L’intervento del consigliere provinciale Gloria Zanardi (Forza Italia) sul piano regionale contro la violenza

Il 14 aprile scorso, è stato presentato a Piacenza il “Piano regionale contro la violenza alle donne” dall'Ass. Regionale alle pari opportunità ed al riordino istituzionale Emma Petitti e dalla Cons. regionale Roberta Mori. Come già anticipato in quella sede, Gloria Zanardi, consigliera provinciale di Piacenza delegata alle pari opportunità, ha sottoposto il piano de quo al Tavolo provinciale di confronto contro la violenza sulle donne, che presiede, riunitosi il 20 aprile, rilevando nuovamente le sue perplessità in merito.

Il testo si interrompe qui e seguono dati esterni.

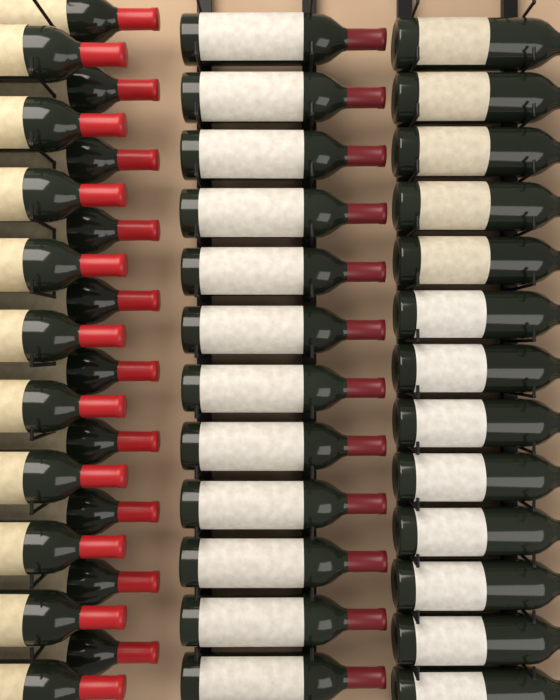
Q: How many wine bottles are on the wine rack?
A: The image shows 45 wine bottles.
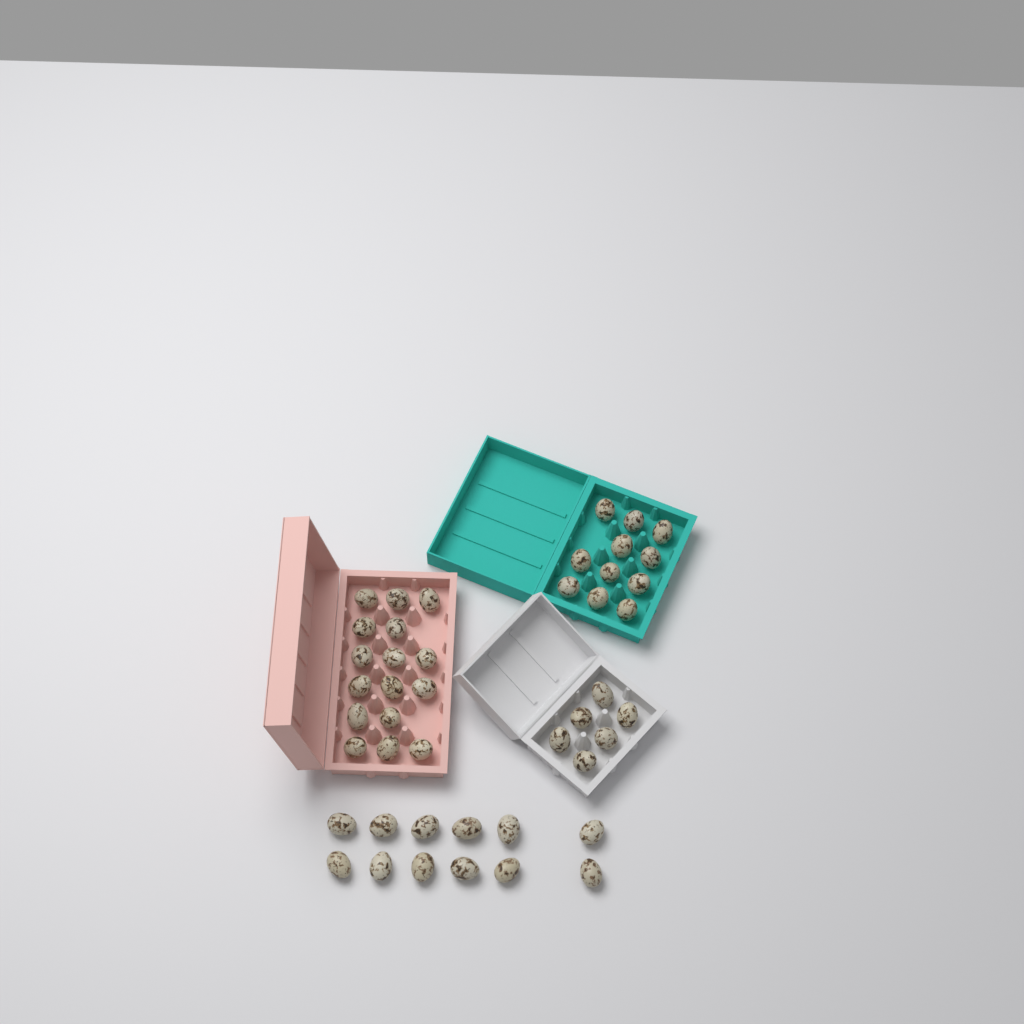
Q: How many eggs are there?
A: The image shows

Al fine di formalizzare le proposte operative ed evidenziare le criticità, Gloria Zanardi ha deciso di indirizzare una lettera alle istituzioni regionali: “Mi rammarica che tra gli attori siano previsti le “Istituzioni per le pari opportunità” senza figurare l’Ente Provincia; allo stato attuale, tali enti non sono abrogati ed hanno svolto fino ad oggi, e continuano a svolgerlo, un ruolo cardine in dette materie. Vorrei che si tenesse conto dello sforzo e dell’importante attività svolta dl Tavolo provinciale di confronto contro la violenza alle donne, da me presieduto, che ha costruito, negli anni, una efficiente rete al servizio di una causa comune: prevenire e contrastare la violenza sulle donne, ringraziando tutti i soggetti che ne fanno parte”.

In particolare, la consigliera Zanardi rileva anche le positività del piano, tra cui la costituzione di un osservatorio regionale “purchè si tenga conto dello studio della costruzione di un sistema di monitoraggio del fenomeno che raccolga in modo condiviso e sistematico tutti i dati, dell’individuazione di una metodologia condivisa, aprendo nuovi squarci di conoscenza sul problema; ciò permetterà di ottenere una rilevazione specifica, omogenea e condivisa, base su cui si possono elaborare le politiche e gli strumenti per affrontare il fenomeno” evidenziando però che “non risulta molto chiaro invece chi siano i soggetti che debbano procedere al detta rilevazione”.

La consigliera, ringraziando l'Ass. Petitti e la Cons. Mori per l'attenzione che dedicano al tema, si augura che vengano prese in considerazioni le proposte formulate in relazione al piano regionale contro la violenza, prima dell'approvazione dello stesso in assemblea legislativa regionale, prevista per la prossima settimana.